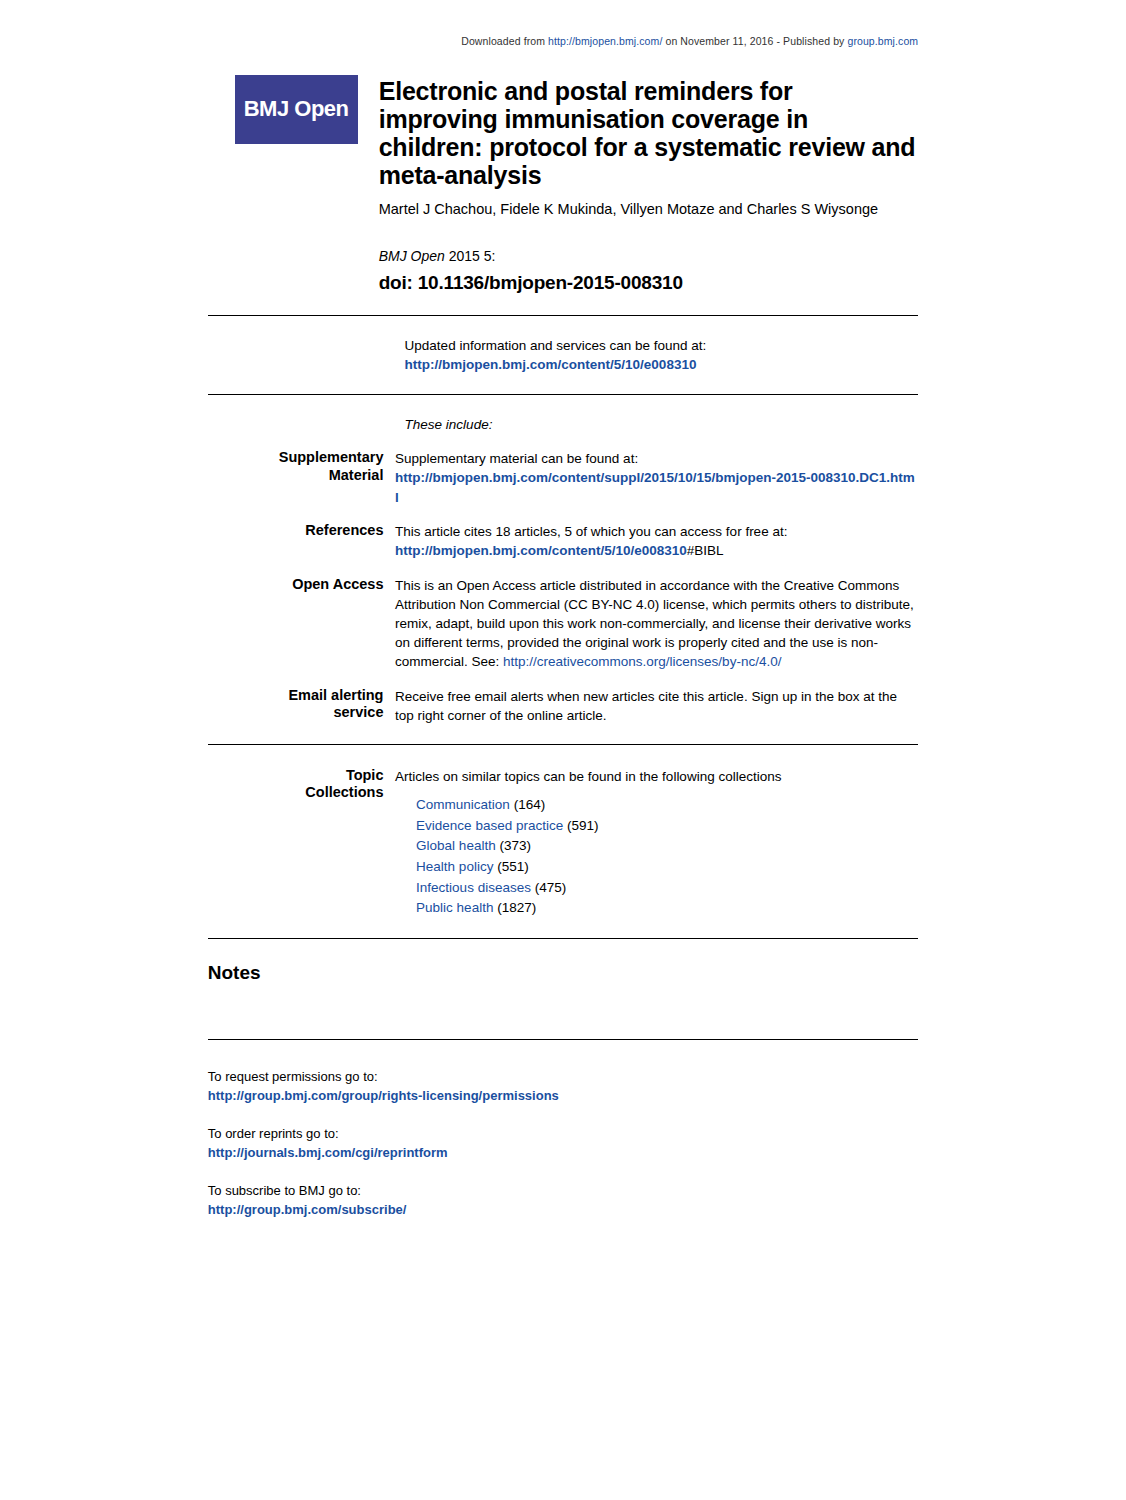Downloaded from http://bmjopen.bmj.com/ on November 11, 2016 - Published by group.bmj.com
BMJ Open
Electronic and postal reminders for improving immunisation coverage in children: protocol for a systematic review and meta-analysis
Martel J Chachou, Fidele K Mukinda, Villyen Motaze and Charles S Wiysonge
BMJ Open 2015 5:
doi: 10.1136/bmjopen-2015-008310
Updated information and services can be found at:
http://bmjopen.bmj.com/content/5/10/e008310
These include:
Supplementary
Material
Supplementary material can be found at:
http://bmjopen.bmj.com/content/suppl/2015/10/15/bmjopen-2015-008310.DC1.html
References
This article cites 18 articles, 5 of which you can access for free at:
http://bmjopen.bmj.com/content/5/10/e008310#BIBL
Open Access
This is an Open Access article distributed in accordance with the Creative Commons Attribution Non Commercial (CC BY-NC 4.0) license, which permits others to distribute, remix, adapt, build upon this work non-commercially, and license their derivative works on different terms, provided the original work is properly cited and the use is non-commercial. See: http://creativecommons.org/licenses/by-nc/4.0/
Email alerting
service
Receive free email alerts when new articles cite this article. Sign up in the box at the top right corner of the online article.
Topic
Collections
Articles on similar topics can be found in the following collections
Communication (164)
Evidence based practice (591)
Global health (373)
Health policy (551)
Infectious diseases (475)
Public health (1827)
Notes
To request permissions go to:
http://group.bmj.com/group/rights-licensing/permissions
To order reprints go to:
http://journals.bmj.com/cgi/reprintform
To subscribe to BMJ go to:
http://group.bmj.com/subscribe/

========

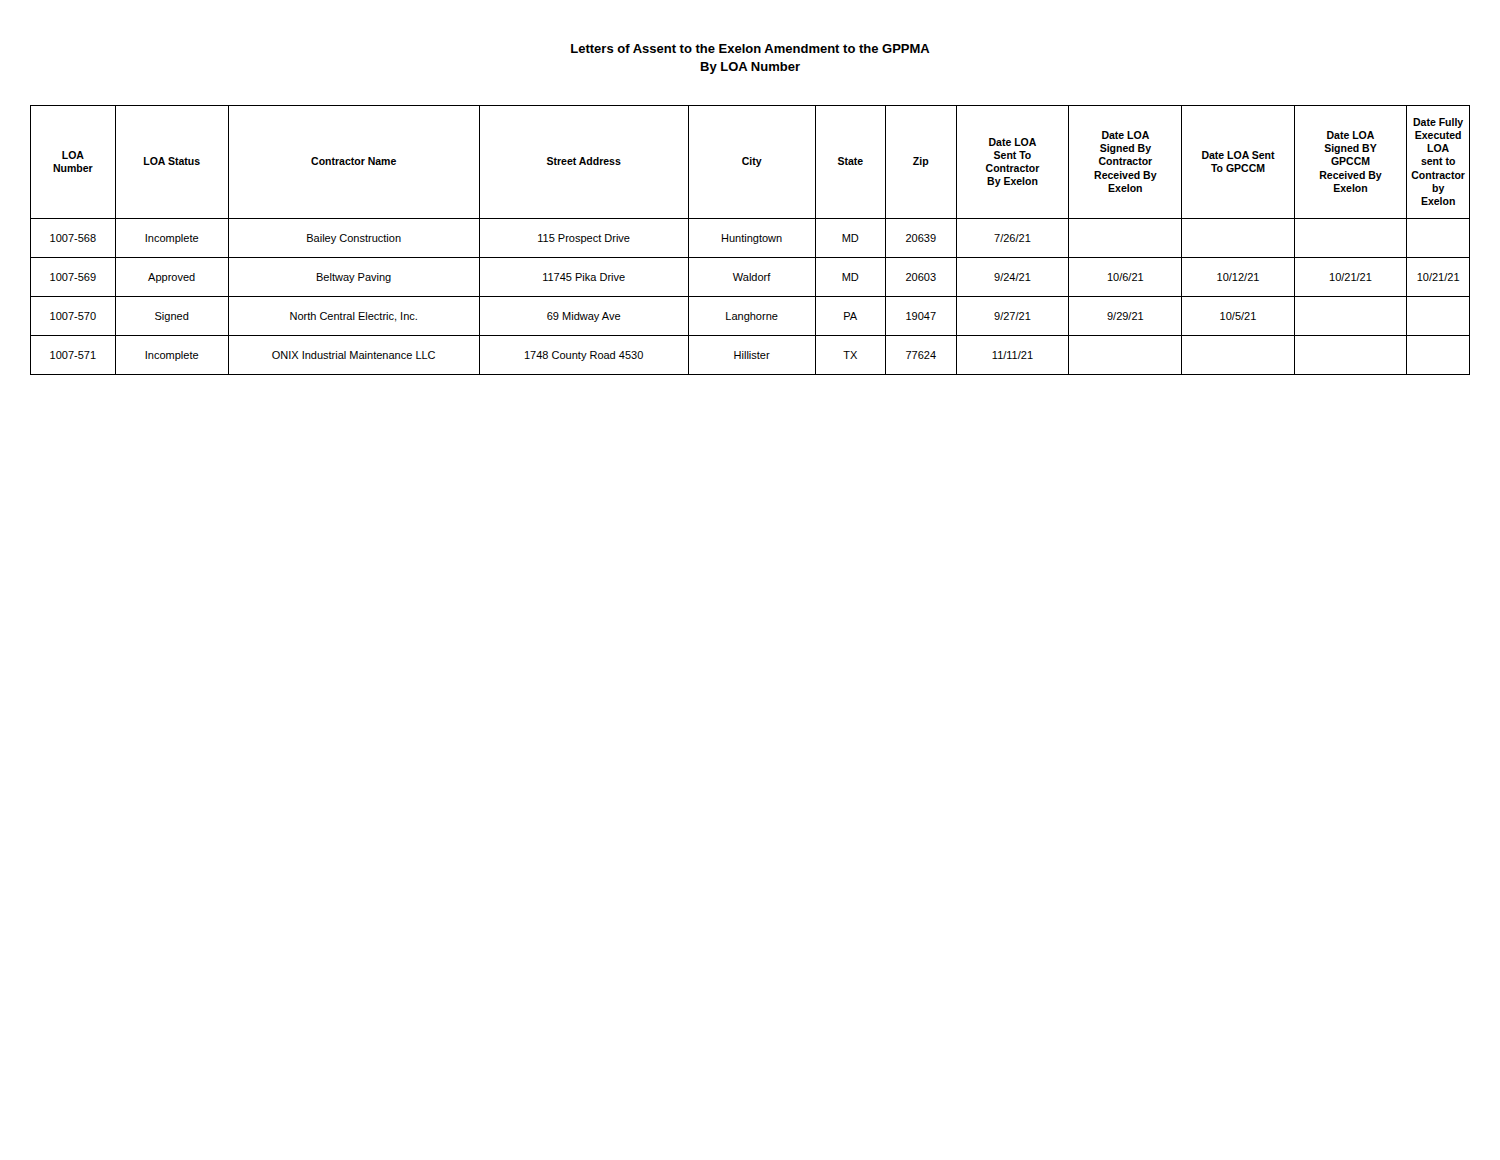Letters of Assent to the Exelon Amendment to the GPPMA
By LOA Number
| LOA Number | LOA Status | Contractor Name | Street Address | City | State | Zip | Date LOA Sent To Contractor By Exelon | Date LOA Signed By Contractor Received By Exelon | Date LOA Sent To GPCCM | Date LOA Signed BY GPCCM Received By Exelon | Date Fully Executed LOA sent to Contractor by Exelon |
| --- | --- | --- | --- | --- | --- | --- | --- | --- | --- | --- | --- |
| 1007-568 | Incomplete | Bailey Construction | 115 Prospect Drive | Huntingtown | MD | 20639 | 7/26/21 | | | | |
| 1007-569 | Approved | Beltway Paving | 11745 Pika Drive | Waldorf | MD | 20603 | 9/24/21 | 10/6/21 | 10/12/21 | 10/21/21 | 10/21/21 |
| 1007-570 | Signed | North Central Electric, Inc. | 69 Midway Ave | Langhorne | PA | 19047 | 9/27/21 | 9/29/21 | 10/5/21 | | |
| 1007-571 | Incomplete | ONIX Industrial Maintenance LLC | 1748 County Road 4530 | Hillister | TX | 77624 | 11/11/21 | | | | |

========

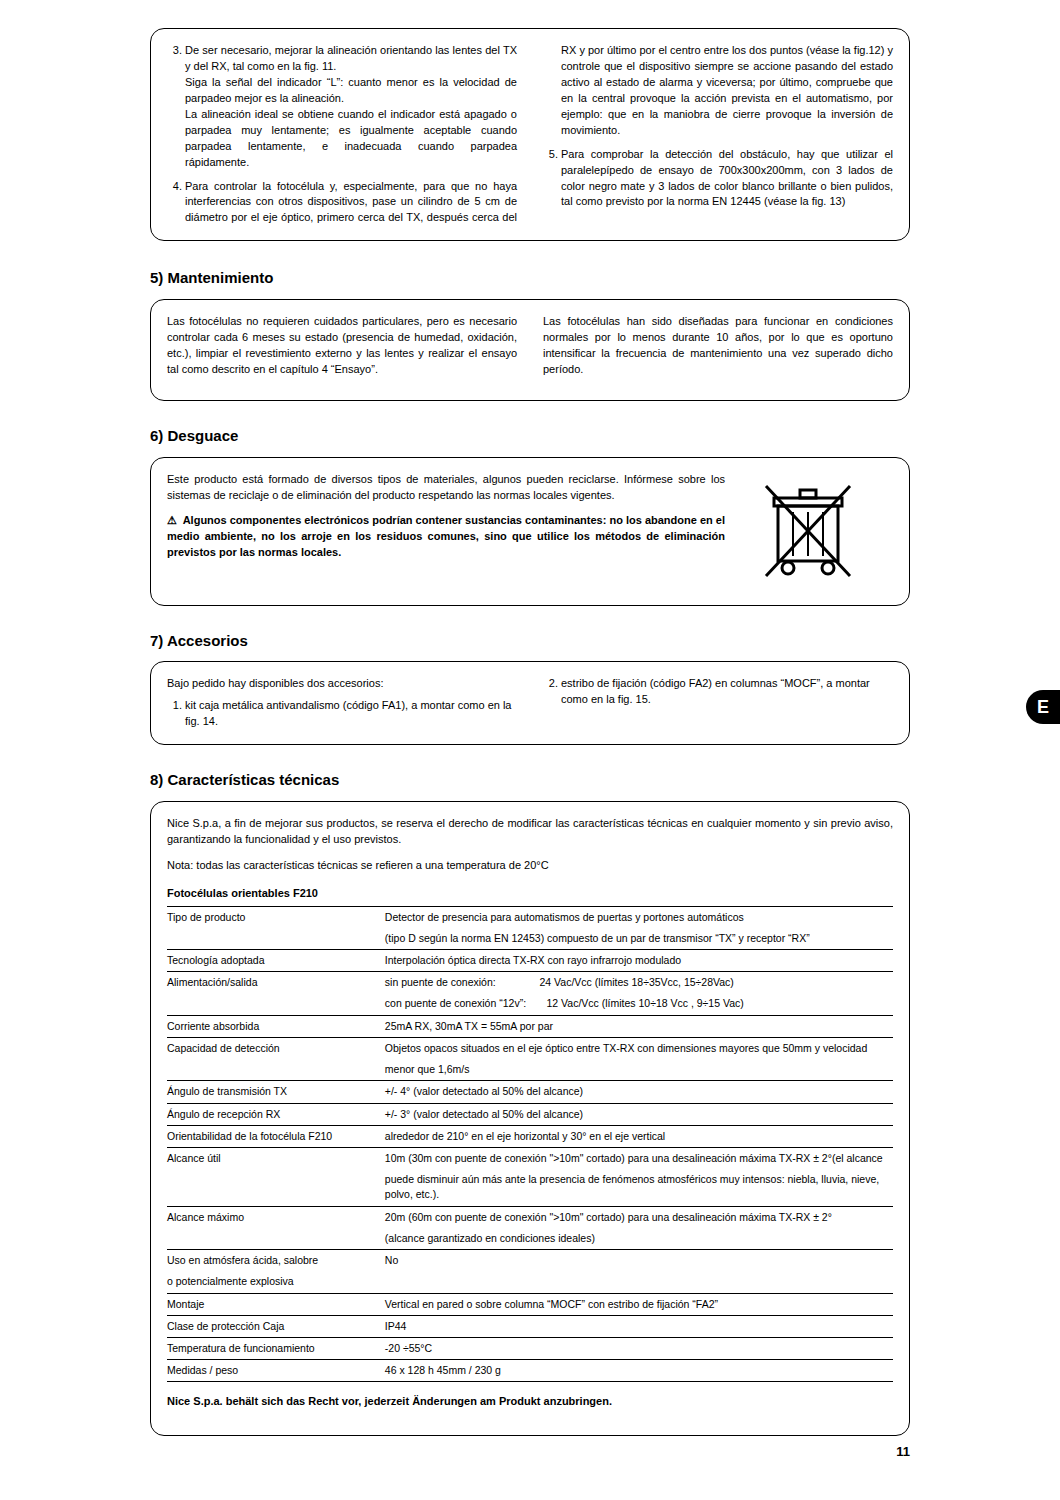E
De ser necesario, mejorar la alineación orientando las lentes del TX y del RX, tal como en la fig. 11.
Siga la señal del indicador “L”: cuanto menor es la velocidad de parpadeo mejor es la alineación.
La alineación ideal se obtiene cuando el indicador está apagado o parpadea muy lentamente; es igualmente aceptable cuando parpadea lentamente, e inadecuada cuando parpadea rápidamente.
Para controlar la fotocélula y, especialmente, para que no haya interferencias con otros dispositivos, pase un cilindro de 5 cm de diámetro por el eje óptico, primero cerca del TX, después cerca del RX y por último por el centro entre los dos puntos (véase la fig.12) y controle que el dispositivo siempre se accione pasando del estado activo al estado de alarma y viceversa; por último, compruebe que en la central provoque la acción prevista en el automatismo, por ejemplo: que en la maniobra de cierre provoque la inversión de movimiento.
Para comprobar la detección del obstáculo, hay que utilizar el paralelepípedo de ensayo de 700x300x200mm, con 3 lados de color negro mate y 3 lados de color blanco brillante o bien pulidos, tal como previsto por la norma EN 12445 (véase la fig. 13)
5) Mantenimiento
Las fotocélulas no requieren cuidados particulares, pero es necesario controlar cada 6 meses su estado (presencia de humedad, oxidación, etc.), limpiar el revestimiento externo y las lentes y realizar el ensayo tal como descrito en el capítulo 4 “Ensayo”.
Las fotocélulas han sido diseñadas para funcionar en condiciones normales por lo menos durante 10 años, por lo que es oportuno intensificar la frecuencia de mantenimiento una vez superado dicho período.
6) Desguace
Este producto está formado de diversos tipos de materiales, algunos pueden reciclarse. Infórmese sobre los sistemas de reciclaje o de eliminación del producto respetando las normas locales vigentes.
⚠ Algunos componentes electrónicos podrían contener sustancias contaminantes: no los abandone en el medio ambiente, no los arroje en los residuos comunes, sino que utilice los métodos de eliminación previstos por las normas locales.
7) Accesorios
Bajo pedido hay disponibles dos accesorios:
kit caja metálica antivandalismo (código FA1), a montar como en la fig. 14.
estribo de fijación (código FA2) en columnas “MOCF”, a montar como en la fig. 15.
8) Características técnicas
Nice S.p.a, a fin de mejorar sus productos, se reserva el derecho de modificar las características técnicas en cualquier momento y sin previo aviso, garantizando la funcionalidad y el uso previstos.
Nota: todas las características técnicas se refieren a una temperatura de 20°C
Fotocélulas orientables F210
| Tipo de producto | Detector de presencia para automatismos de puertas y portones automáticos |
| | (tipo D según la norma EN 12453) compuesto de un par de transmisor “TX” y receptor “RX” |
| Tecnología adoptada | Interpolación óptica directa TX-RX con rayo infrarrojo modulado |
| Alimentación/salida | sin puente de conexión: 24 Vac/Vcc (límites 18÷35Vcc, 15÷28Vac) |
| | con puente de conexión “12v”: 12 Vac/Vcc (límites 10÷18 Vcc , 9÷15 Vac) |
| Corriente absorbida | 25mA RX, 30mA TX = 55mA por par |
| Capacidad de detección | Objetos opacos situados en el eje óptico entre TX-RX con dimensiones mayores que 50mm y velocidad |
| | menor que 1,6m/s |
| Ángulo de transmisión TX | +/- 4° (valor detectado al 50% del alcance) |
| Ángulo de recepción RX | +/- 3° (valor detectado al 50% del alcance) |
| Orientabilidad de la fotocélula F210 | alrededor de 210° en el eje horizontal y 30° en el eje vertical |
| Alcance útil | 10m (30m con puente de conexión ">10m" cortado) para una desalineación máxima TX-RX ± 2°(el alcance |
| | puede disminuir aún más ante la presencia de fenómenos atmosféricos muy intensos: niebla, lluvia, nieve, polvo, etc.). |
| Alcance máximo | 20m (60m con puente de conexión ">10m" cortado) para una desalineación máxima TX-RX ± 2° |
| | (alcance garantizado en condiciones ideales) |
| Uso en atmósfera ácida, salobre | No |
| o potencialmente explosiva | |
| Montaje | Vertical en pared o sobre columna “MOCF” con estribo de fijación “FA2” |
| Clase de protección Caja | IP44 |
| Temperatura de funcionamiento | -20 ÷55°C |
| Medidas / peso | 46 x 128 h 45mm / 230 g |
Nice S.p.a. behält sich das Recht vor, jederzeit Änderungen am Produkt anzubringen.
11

========

**Problem description**
Copy out, from the listing above, every line that contains the string "Ángulo".

**Result**
| Ángulo de transmisión TX | +/- 4° (valor detectado al 50% del alcance) |
| Ángulo de recepción RX | +/- 3° (valor detectado al 50% del alcance) |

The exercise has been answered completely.